La policía recurre a las huellas dactilares para identificar al muerto por atropello

El Concello quiere que Fomento transfiera la avenida de Madrid para aumentar la seguridad en dicho vial


La identificación del joven atropellado en la avenida de Madrid el pasado sábado por la noche generó una gran confusión ya que el viandante, que acabó muriendo en el hospital, no llevaba documentación.

Gracias a la dactilografía, el chico, de 18 años, fue identificado ayer por la mañana por la policía como J.M.P.S. nacido en 1991 en Portugal y vecino de O Porriño.

El joven atravesó la avenida de Madrid a la altura del colegio Hogar de Caixanova cuando fue alcanzado por dos coches.
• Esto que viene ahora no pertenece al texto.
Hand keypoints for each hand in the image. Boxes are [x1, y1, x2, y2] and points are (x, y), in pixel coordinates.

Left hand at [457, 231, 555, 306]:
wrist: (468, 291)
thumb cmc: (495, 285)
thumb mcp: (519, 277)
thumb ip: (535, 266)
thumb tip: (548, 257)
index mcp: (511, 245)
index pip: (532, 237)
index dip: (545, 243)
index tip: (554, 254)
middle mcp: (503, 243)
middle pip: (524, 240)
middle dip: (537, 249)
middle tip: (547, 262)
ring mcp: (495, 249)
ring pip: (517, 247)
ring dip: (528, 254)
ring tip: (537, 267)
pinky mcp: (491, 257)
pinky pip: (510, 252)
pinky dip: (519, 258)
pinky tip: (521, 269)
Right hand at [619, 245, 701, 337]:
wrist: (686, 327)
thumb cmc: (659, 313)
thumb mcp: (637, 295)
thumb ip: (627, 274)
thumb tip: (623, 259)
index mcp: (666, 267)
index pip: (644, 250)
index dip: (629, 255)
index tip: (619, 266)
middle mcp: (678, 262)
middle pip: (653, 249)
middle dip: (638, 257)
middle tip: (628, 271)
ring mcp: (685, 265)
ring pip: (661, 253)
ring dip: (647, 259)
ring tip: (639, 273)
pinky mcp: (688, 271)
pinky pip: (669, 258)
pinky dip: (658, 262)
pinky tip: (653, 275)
El paseante cruzó por el paso de cebra pero no esperó a que se pusiese verde para él, según informó la policía local. El transeúnte fue alcanzado por un coche y un segundo vehículo le pasó por encima. Entonces fue cuando se produjo el susto. En el segundo vehículo viajaba una mujer que creyó que el chico era su hijo. Llevaba la misma cazadora, un teléfono móvil similar, que apareció en el escenario del atropello e incluso un piercing en el mismo lugar de la anatomía que exhibe su hijo. La fisonomía era además similar. Estas coincidencias unidas al gran nerviosismo y tensión del momento hicieron que la familia acudiese al Hospital Xeral para acompañar al joven que quedó ingresado en la UCI.

Sin embargo, durante las horas de vela en el hospital surgieron algunas dudas sobre si realmente el joven hospitalizado era su hijo o no. Un miembro de la familia encontró en el domicilio la cazadora del joven. Por tanto, no podía ser la misma que llevaba la víctima que estaba en el hospital. Una llamada al móvil de su hijo confirmó que, en realidad, el joven estaba durmiendo en casa de su amigo y que la persona que estaba hospitalizada y que acabó muriendo en la UCI era otro.
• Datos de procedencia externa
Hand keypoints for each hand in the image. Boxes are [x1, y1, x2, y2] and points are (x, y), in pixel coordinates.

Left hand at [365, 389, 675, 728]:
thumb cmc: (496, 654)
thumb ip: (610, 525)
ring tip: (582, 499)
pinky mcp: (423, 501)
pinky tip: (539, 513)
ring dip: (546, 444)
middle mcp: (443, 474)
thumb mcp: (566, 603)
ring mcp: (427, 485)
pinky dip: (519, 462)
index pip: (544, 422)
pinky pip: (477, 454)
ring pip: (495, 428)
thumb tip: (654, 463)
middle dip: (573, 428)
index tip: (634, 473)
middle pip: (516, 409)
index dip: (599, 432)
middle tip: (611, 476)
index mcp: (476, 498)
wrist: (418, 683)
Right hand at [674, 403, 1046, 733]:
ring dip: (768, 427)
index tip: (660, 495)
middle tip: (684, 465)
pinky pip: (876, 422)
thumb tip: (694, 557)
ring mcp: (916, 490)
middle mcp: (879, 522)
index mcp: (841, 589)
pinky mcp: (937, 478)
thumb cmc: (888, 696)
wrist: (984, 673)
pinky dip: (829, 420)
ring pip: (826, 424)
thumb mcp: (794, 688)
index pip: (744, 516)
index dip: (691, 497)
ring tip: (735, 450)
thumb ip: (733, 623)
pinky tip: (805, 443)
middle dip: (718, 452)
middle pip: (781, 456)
Mientras tanto, en otra familia de O Porriño no sabían nada de su hijo. La llamada de un familiar y el cotejo de las huellas dactilares permitió confirmar la identidad del desafortunado fallecido que, como otros miles de personas de su edad, sólo esperaba divertirse un sábado por la noche.
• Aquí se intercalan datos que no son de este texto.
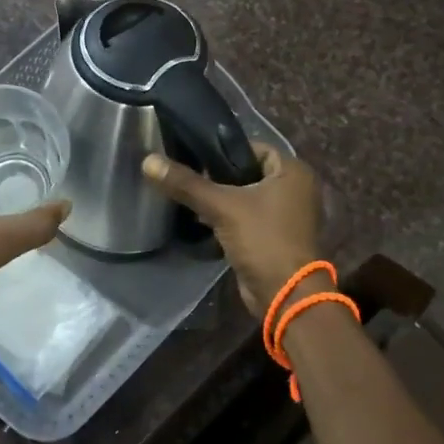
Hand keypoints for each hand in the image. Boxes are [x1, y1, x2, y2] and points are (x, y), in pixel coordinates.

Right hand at [142, 144, 323, 316]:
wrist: (284, 295)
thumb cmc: (263, 240)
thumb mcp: (222, 207)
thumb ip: (186, 184)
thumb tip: (148, 161)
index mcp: (293, 172)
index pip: (254, 148)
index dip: (224, 152)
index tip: (195, 160)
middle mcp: (295, 189)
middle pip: (248, 173)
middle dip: (219, 179)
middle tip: (189, 182)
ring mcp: (287, 215)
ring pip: (246, 197)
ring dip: (222, 201)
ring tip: (191, 202)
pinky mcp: (276, 237)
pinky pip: (248, 218)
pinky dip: (229, 219)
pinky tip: (203, 222)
El lugar donde se produjo el atropello están densamente transitado. Los vehículos suelen circular por la avenida de Madrid a más de 50 kilómetros por hora, según reconocen fuentes de la policía local. Eso hace que atravesar el vial sea extremadamente peligroso. «Este joven se debió confiar y pensó que le daba tiempo de cruzar sin tener en cuenta la velocidad que llevan los coches en esa avenida.

A partes iguales

La policía responsabiliza de los atropellos a conductores y peatones a partes iguales. Lo indican las estadísticas. La falta de respeto por los peatones se observa en numerosos pasos de cebra. Para forzar a bajar la velocidad el Concello ha instalado numerosas bandas de goma y peraltes.